PROBLEM STATEMENT — Could you carry on the text about the solar cooking system below, picking up right after its last sentence?

SOURCE DOCUMENT —
· · ·

Schematics of a solar cooking system with a heat storage [3]

Fig. 2
figure 2

Detailed pictures of the second experimental setup. a Complete system. b Concentrator and receiver. c Heat storage tank and circulation pump

The key part of the PSCS is the receiver also called the absorber which is composed of two black iron cylinders as shown in Fig. 3. The inner cylinder, with a volume of 1.57 l, has a thickness of 1.5 mm, a diameter of 0.1 m, and a length of 0.2 m and is black acrylic painted to maximize absorption of solar radiation. The outer cylinder is larger with a thickness of 1 mm, a diameter of 0.2 m, and a length of 0.25 m. The absorber is maintained at the focal point by three square sliding iron tube arms expandable from 0.4 to 0.6 m in length. Glass wool is placed between the two cylinders, as insulation to reduce heat losses. The front of the receiver can optionally be equipped with a glass cover. Table 1 gives the system size parameters and optical properties of each material in the two devices.

Fig. 3
figure 3

Longitudinal section of the receiver

Table 1 System size parameters and optical properties

Heat transfer modes

Incident sunlight reaching the parabolic dish is concentrated on the glass cover at the front face of the receiver. A first part of the concentrated solar radiation is reflected to the ambient, the glass absorbs a second part, and a third part is transmitted through the glass cover. The latter part is absorbed by the receiver plate. A small part is reflected back to the glass cover. Heat is transmitted to the fluid via the black-painted metal absorber. The selective coating layer has a high absorptance and a low emittance in order to reduce thermal radiation losses. Figure 4 shows a cross section of the receiver and all heat transfer processes involved. The absorber is considered to be very rigid, and its properties are not affected by temperature.

Fig. 4
figure 4

Cross section of the receiver with heat transfer processes

The thermal resistances and the different modes of heat transfer between the external environment (ambient and sky), the receiver, and the fluid are depicted in Fig. 5. We take into account the energy stored in each node and consider a one-dimensional space temperature variation in the receiver and heat storage tank. The different heat losses, which are conduction through the receiver insulation, convection from the receiver to the ambient air, and radiation from the receiver to the sky, are also considered in a similar manner as Guendouz [7] and Rongrong et al. [8]. For evaluating the different heat loss coefficients, we used the equations presented by Duffie and Beckman [9] and Incropera et al. [10].

· · ·

DATA ENTRIES —
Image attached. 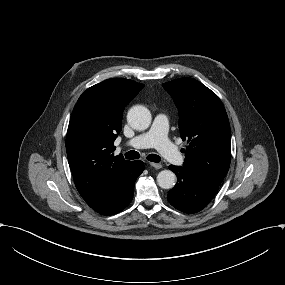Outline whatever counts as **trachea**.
<instances>
[{"instance_id": "1", "label": "trachea", "mask_w": 285, "mask_h": 285, "mask_svg": "<svg viewBox=\"0 0 285 285\" xmlns=\"http://www.w3.org/2000/svg\"><path fill=\"white\" fill-rule=\"evenodd\" d=\"M140 157V154L134 150H130L129 152L125 153V158L126 159H138ZM146 159L148 161L154 162V163H158L160 162L161 158L156 155V154H149Z\"/></svg>"}]
</instances>
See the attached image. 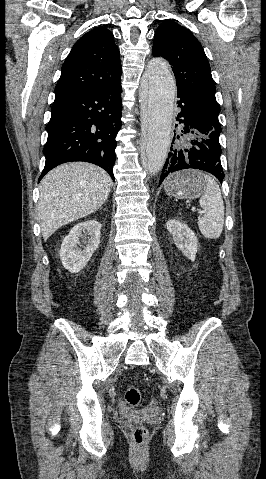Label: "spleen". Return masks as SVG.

· · ·

REPLY —
Fig. 5
figure 5

Equivalent thermal resistance model

Results and discussion

Governing equations and numerical solution

The present model of the PSCS considers all the abovementioned heat transfer processes, takes into account the presence of the glazing on the receiver, and assumes one-dimensional variations of the temperature along the receiver and the storage tank. The first law of thermodynamics is applied between times t and t + Δt to various system components to obtain the governing energy balance equations in a convenient explicit finite difference form ready for numerical solution.

- Solar concentrator:

$$ {m}_c{C}_c\Delta {T}_c=\left[\left(1-\rho \right){I}_c-{h}_1\left({T}_c-{T}_a\right)-{h}_2\left({T}_c-{T}_s\right)-{h}_3\left({T}_c-{T}_g\right)\right]{A}_c\Delta t $$

- Glass cover:

$$ {m}_g{C}_g\Delta {T}_g=\left[{\upalpha}_g\gamma \rho {A}_c{I}_c+{h}_3\left({T}_c-{T}_g\right){A}_c-\left({h}_4\left({T}_g-{T}_a\right)+{h}_5\left({T}_g-{T}_s\right)\right){A}_g+\left({h}_6+{h}_7\right)\left({T}_p-{T}_g\right){A}_g\right]\Delta t $$

The intercept factor γ accounts for various imperfections in the system operation: shadowing, tracking system inaccuracy, geometry, mirror clearness, dust on the glass cover, and miscellaneous factors [11].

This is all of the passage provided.